A moist and flavorful quick bread packed with shredded vegetables and fruit, perfect for breakfast or a snack.
Author:Dorothy Miler
Ingredients
Scale
For the Crust:
2 cups all-purpose flour
1 teaspoon baking soda
1/2 teaspoon baking powder
1/2 teaspoon salt
1 teaspoon ground cinnamon
1/2 teaspoon ground nutmeg
2 large eggs
3/4 cup granulated sugar
1/2 cup vegetable oil
1 teaspoon vanilla extract
1 cup grated carrot
1 cup grated zucchini, squeezed dry
1 cup grated apple
1/2 cup chopped walnuts (optional)
Instructions
1. Prepare the Crust:
Preheat oven to 350°F (175°C). Grease a 9×5 inch loaf pan.
In a medium bowl, whisk together flour, baking soda, baking powder, salt, cinnamon, and nutmeg.

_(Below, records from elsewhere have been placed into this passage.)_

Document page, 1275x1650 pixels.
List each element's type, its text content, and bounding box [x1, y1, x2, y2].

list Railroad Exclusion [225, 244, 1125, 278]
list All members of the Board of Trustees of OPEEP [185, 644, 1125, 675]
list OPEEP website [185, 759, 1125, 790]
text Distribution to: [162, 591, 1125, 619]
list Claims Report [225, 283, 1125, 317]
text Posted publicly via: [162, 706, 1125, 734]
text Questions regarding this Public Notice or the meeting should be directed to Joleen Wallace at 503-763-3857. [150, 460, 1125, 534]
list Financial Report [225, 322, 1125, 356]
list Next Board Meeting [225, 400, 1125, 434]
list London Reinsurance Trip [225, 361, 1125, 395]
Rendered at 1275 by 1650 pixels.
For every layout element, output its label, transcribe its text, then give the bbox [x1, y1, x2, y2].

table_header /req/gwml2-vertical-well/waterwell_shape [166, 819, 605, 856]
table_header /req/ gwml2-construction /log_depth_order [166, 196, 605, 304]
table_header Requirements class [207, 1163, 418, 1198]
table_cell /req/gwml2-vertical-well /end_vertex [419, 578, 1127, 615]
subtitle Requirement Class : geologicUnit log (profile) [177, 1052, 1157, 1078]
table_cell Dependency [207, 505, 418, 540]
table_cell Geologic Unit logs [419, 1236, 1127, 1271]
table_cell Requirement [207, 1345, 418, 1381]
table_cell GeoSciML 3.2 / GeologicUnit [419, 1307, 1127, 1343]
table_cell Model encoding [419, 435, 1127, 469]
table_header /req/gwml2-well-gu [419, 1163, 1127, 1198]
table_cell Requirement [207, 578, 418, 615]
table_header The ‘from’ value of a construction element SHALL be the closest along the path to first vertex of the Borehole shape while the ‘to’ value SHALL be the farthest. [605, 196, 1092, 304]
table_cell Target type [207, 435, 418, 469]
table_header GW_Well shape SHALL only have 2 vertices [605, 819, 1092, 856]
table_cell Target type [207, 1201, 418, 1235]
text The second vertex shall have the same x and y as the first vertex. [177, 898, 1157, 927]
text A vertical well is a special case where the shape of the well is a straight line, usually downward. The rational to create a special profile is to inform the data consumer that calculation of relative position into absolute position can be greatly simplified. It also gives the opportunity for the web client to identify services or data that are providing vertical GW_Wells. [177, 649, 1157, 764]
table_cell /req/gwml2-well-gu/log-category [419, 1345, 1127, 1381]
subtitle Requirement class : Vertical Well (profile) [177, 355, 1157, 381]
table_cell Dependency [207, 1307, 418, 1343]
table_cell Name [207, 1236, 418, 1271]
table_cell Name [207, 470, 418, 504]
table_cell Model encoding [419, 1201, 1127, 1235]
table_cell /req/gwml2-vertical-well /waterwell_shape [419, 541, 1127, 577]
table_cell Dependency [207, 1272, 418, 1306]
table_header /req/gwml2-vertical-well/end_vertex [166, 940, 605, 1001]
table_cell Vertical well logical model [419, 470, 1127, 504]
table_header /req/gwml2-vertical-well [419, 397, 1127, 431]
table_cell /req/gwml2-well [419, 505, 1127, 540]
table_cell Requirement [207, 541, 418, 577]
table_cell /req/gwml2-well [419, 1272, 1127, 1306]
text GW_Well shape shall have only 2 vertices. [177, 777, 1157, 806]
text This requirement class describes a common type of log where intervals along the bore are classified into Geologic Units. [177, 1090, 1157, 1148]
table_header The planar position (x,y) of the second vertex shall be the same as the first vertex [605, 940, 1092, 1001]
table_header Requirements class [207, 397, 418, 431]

In a large bowl, beat eggs, sugar, oil, and vanilla until well combined. Stir in grated carrot, zucchini, and apple.
Gradually add dry ingredients to wet ingredients, mixing until just combined. Fold in walnuts if using.
Pour batter into prepared pan and bake for 50-60 minutes, or until a toothpick inserted comes out clean. Cool in pan for 10 minutes, then transfer to a wire rack.